The first question asked during an interview about playing Patsy Cline turns out to be the first question Megan Hilty herself had about the project.
“I asked what their intentions were with the hair,” Hilty says over the phone about her new Lifetime TV movie Patsy & Loretta, co-starring fellow Broadway star Jessie Mueller. “And they said, ‘It’s very big.’ It has to be! This could live or die with bad wigs. The hair has to be right because they had very specific styles and if it isn’t right, then people won’t be able to focus on anything else.”
People are happily able to focus on the extraordinary performances from the two leads: Hilty as Cline and Mueller as her mentee and friend, fellow country superstar Loretta Lynn.

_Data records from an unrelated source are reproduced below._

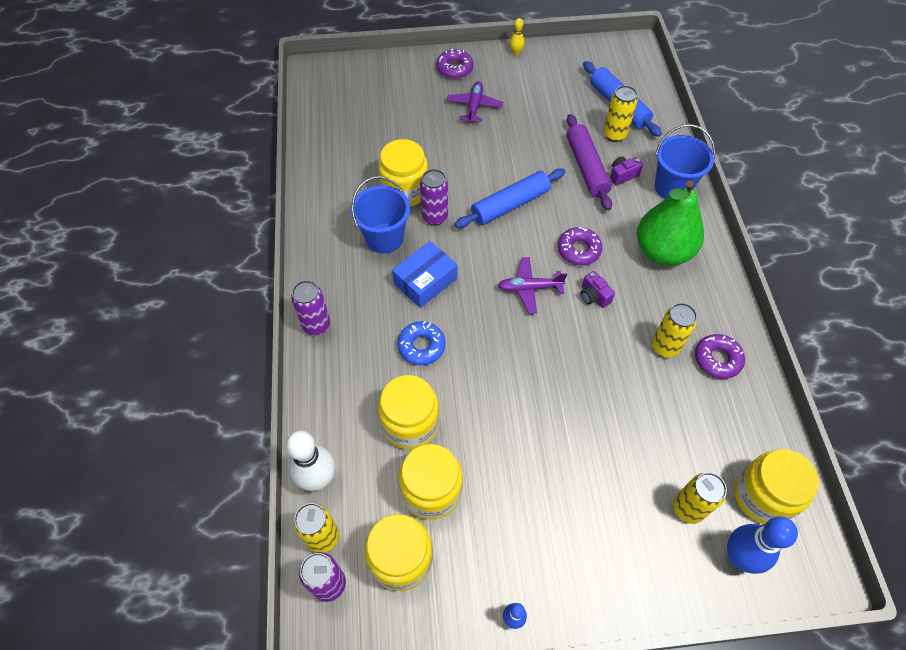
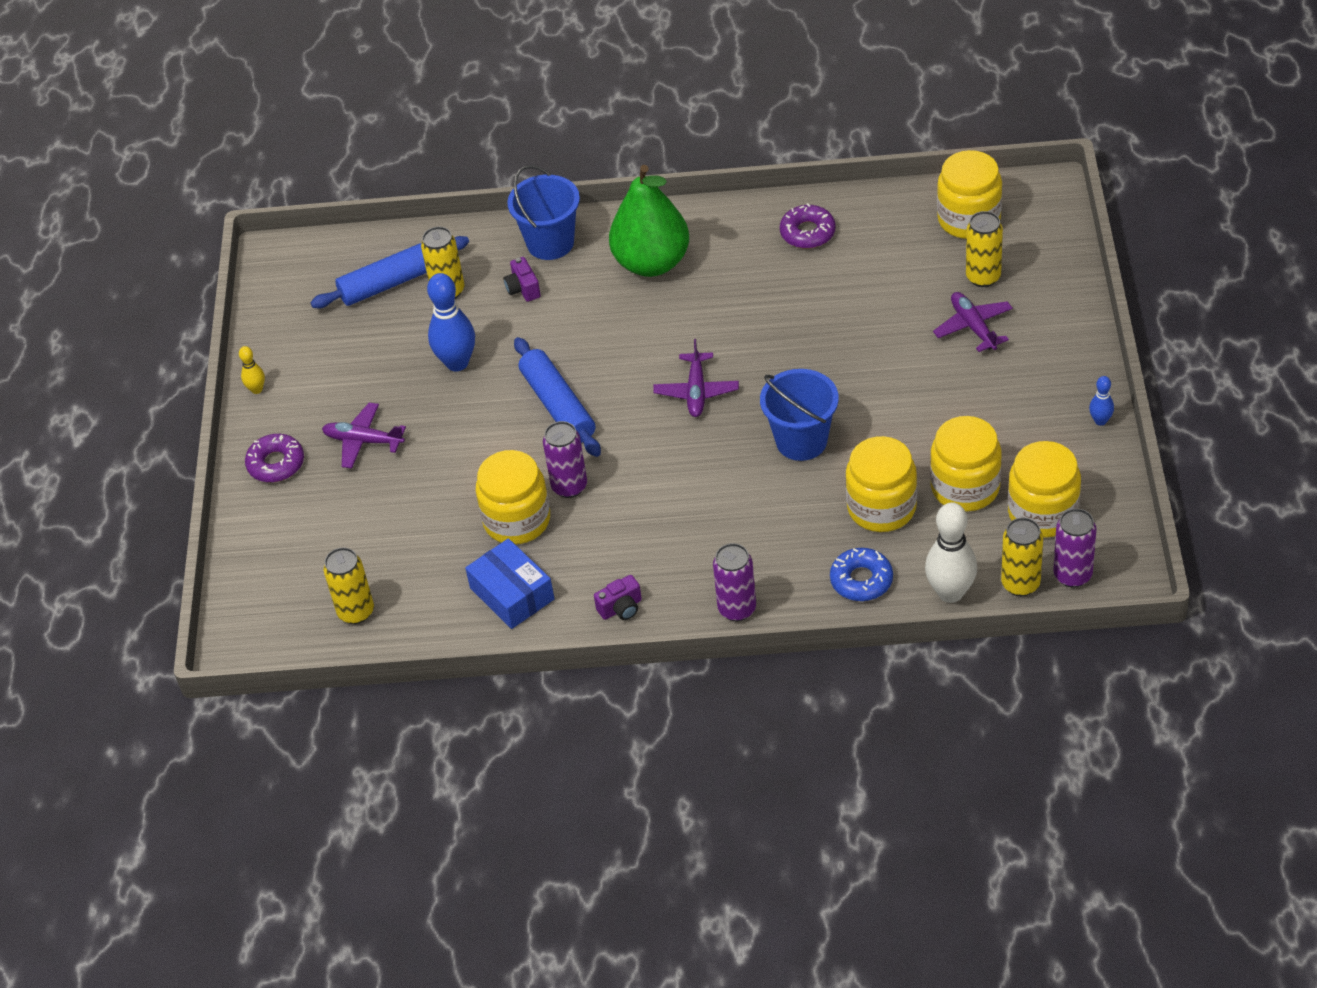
camera: 80 degrees left, 10 degrees down
blue bucket [351,176,410,254] -> blue bucket moved to [760,369,839,461]
blue box [392,241,457,308] -> blue box moved to [465,538,554,629]
blue donut [397,321,445,365] -> blue donut moved to [830,548,893,601]
purple donut [558,227,602,265] -> none
purple rolling pin [567,114,612,211] -> none
purple camera [581,271,615,308] -> purple camera moved to [594,575,642,620]
yellow can [652,303,697,358] -> yellow can moved to [324,547,374,624]
blue bowling pin [727,516,798,574] -> blue bowling pin moved to [427,273,475,372]
none -> purple plane [933,292,1013,352]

Over the course of the film, they share career advice, troubles, cocktails, and drama. But don’t expect a repeat of the rivalry from Hilty’s Smash days.
“People think that audiences aren’t interested in watching two women support each other,” Hilty says. “They think we always have to be in competition, and this film proves the opposite.”
Even more remarkable are the two leads’ uncanny performances of classic songs like “Crazy” and “Honky Tonk Girl.” For Hilty, recreating such an immediately recognizable performer is just par for the course with her career.
“I think a case could be made that everything I have ever done, other people have made iconic or it was a person or somebody did it better than I could have but I’m gonna do it anyway!” she says with a laugh, referencing a career spent playing roles made immortal by Kristin Chenoweth, Dolly Parton, Marilyn Monroe, and Carol Channing. “Every single time I got to be like, ‘Well, this is what I bring to the table based on the research that I have done!’”
That research led her to a realization about Cline. “She really didn’t want anyone to know, but she had a real tender side,” Hilty says. “And I think—wild speculation, obviously—but most of her hits, she didn’t want to sing, and I think I know why. I think because the lyrics hit too close to home for her. I know I do that with songs and I can only imagine she did not want to feel that vulnerable either. But when she got in the booth and sang those lyrics, they tapped into something very tender and very real, and that’s part of why her performances are so brilliant and why so many people have a physical response to hearing her voice.”
The same could be said of Hilty, as Cline or just as herself.
Patsy & Loretta premieres on Lifetime October 19.